The lines you return must be all those in the data that hold the string "dest".

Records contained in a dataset

- Opening Delimiter -

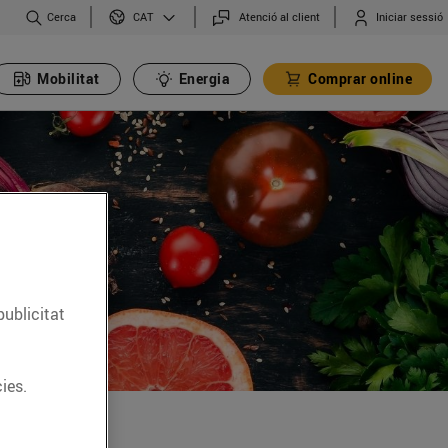
Cerca
Atenció al client
Iniciar sessió
CAT
Mobilitat
Energia
Comprar online
publicitat
ies.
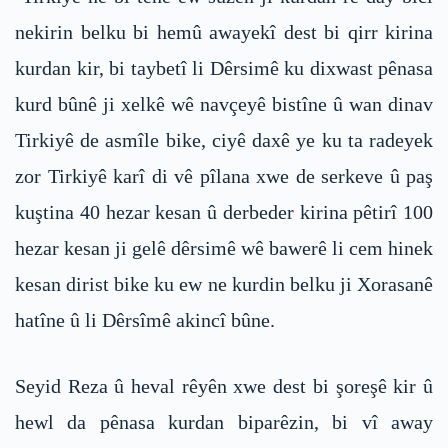
nekirin belku bi hemû awayekî dest bi qirr kirina
kurdan kir, bi taybetî li Dêrsimê ku dixwast pênasa
kurd bûnê ji xelkê wê navçeyê bistîne û wan dinav
Tirkiyê de asmîle bike, ciyê daxê ye ku ta radeyek
zor Tirkiyê karî di vê pîlana xwe de serkeve û paş
kuştina 40 hezar kesan û derbeder kirina pêtirî 100
hezar kesan ji gelê dêrsimê wê bawerê li cem hinek
kesan dirist bike ku ew ne kurdin belku ji Xorasanê
hatîne û li Dêrsîmê akincî bûne.
Seyid Reza û heval rêyên xwe dest bi şoreşê kir û
hewl da pênasa kurdan biparêzin, bi vî away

- Closing Delimiter -

§ TASK RESULT:
nekirin belku bi hemû awayekî dest bi qirr kirina
Seyid Reza û heval rêyên xwe dest bi şoreşê kir û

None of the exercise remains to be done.